A parser builds specs with the builder-style setters; `width`/`precision` can be `Count::Value` or
`Count::Ref` (taken from another argument).
### The formatter (`src/formatter.rs`)
`Formatter<W>` implements `serde::Serializer`. Argument values (which are `erased_serde`
trait objects) are serialized **through** this formatter, which applies the spec's width/precision/
alignment/sign rules as it writes.
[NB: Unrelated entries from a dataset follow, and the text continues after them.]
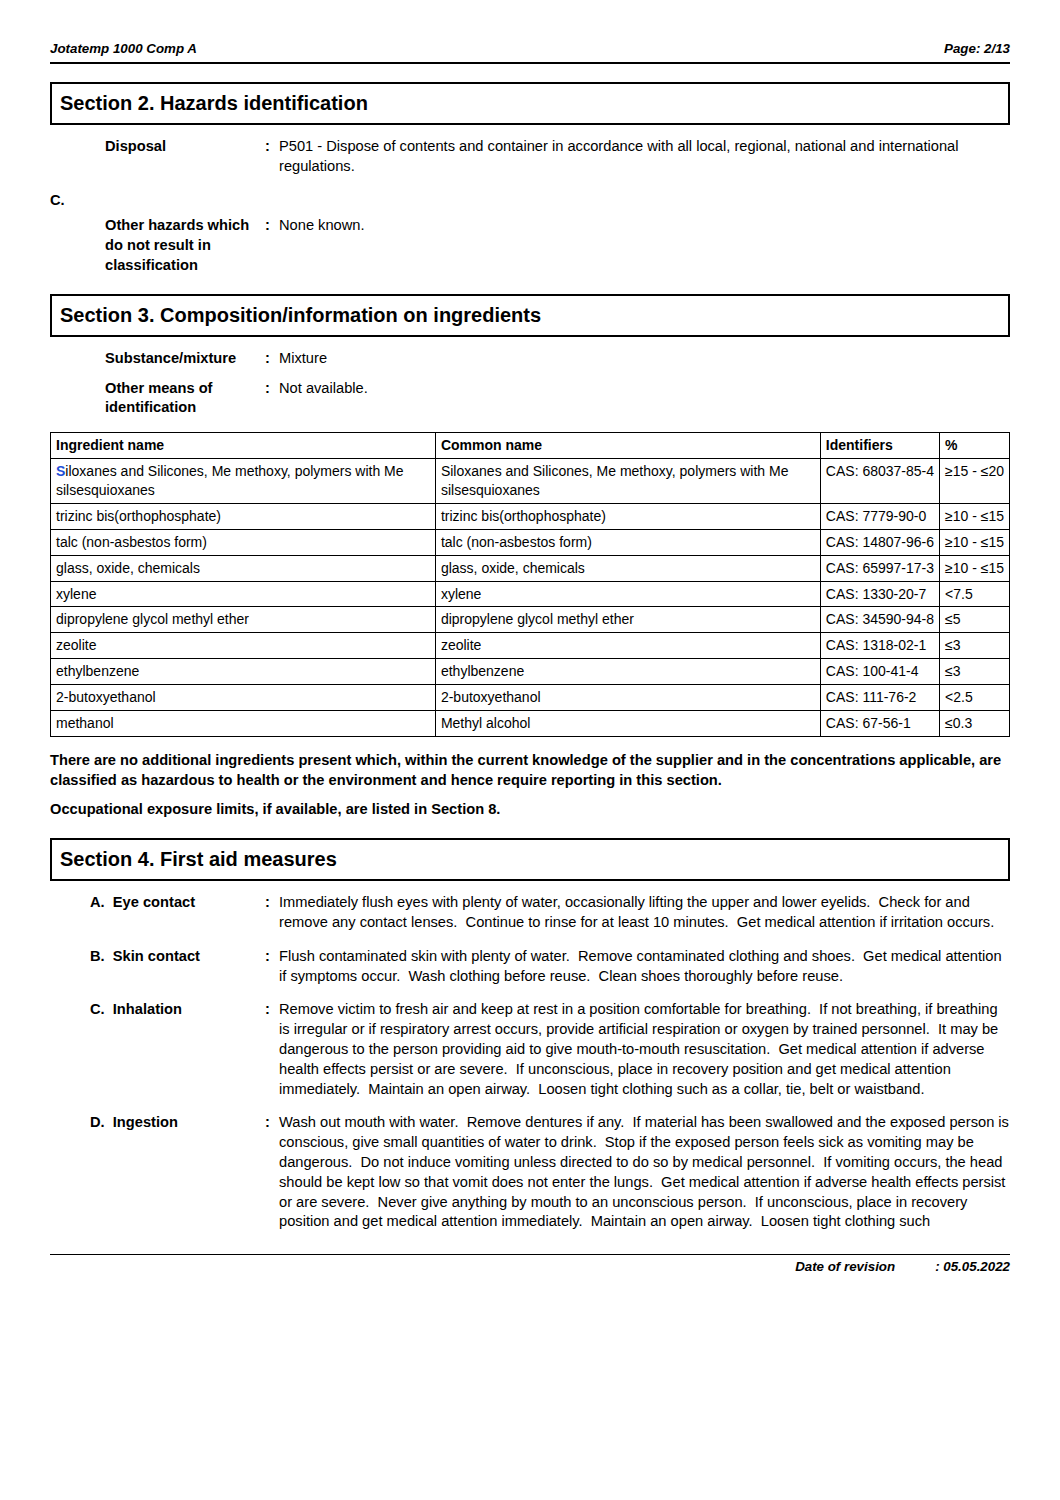Jotatemp 1000 Comp A Page: 2/13
Section 2. Hazards identification
Disposal
:
P501 - Dispose of contents and container in accordance with all local, regional, national and international regulations.
C.
Other hazards which do not result in classification
:
None known.
Section 3. Composition/information on ingredients
Substance/mixture
:
Mixture
Other means of identification
:
Not available.
| Ingredient name | Common name | Identifiers | % |
| --- | --- | --- | --- |
| S iloxanes and Silicones, Me methoxy, polymers with Me silsesquioxanes | Siloxanes and Silicones, Me methoxy, polymers with Me silsesquioxanes | CAS: 68037-85-4 | ≥15 - ≤20 |
| trizinc bis(orthophosphate) | trizinc bis(orthophosphate) | CAS: 7779-90-0 | ≥10 - ≤15 |
| talc (non-asbestos form) | talc (non-asbestos form) | CAS: 14807-96-6 | ≥10 - ≤15 |
| glass, oxide, chemicals | glass, oxide, chemicals | CAS: 65997-17-3 | ≥10 - ≤15 |
| xylene | xylene | CAS: 1330-20-7 | <7.5 |
| dipropylene glycol methyl ether | dipropylene glycol methyl ether | CAS: 34590-94-8 | ≤5 |
| zeolite | zeolite | CAS: 1318-02-1 | ≤3 |
| ethylbenzene | ethylbenzene | CAS: 100-41-4 | ≤3 |
| 2-butoxyethanol | 2-butoxyethanol | CAS: 111-76-2 | <2.5 |
| methanol | Methyl alcohol | CAS: 67-56-1 | ≤0.3 |
There are no additional ingredients present which, within the current knowledge of the supplier and in the concentrations applicable, are classified as hazardous to health or the environment and hence require reporting in this section.
Occupational exposure limits, if available, are listed in Section 8.
Section 4. First aid measures
A. Eye contact
:
Immediately flush eyes with plenty of water, occasionally lifting the upper and lower eyelids. Check for and remove any contact lenses. Continue to rinse for at least 10 minutes. Get medical attention if irritation occurs.
B. Skin contact
:
Flush contaminated skin with plenty of water. Remove contaminated clothing and shoes. Get medical attention if symptoms occur. Wash clothing before reuse. Clean shoes thoroughly before reuse.
C. Inhalation
:
Remove victim to fresh air and keep at rest in a position comfortable for breathing. If not breathing, if breathing is irregular or if respiratory arrest occurs, provide artificial respiration or oxygen by trained personnel. It may be dangerous to the person providing aid to give mouth-to-mouth resuscitation. Get medical attention if adverse health effects persist or are severe. If unconscious, place in recovery position and get medical attention immediately. Maintain an open airway. Loosen tight clothing such as a collar, tie, belt or waistband.
D. Ingestion
:
Wash out mouth with water. Remove dentures if any. If material has been swallowed and the exposed person is conscious, give small quantities of water to drink. Stop if the exposed person feels sick as vomiting may be dangerous. Do not induce vomiting unless directed to do so by medical personnel. If vomiting occurs, the head should be kept low so that vomit does not enter the lungs. Get medical attention if adverse health effects persist or are severe. Never give anything by mouth to an unconscious person. If unconscious, place in recovery position and get medical attention immediately. Maintain an open airway. Loosen tight clothing such
Date of revision : 05.05.2022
This is how arbitrary `Serialize` values get rendered into the
output buffer. `FmtProxy` adapts `std::fmt` formatting params; `FormatError` is the serializer's
error type.
### Argument access (`src/lib.rs`)
`FormatArgs` is implemented for slices, `Vec`, `VecDeque`, and `HashMap`/`BTreeMap` (for named
arguments). `ArgumentAccess` wraps the argument container and resolves a spec's `Position` to a
concrete value lazily.
### Format implementations
Each lives in its own module and is just a parser producing `ArgumentSpec`s via a regex:
- `src/python.rs` — `PythonFormat`, `PYTHON_RE`. Parses `%(name)s`, `%5.2f`, `%r`, etc.
- `src/curly.rs` — `SimpleCurlyFormat`, `CURLY_RE`. Parses `{}`, `{0}`, `{name}`.
- `NoopFormat` (in `lib.rs`) — passes text through unchanged; the minimal trait example.
Regexes are compiled once and cached in a `OnceLock` (`get_python_regex` / `get_curly_regex`) —
note this fork deliberately replaced `lazy_static` with `std::sync::OnceLock` (stable since 1.70).
## Tests
Integration tests live in `tests/` and are the primary spec for formatter behavior:
- `tests/test_python.rs` — Python `%` formatting, including width/precision.
- `tests/test_curly.rs` — curly-brace formatting.
- `tests/test_error_messages.rs` — exact runtime error message wording (asserts on `Display`).
When changing parsing or error behavior, expect to update `test_error_messages.rs`, which pins the
exact text of `Error`/`FormatError` messages.
## Conventions
- Edition 2024.
- Keep new functionality feature-gated and ensure it compiles/tests under `--no-default-features`.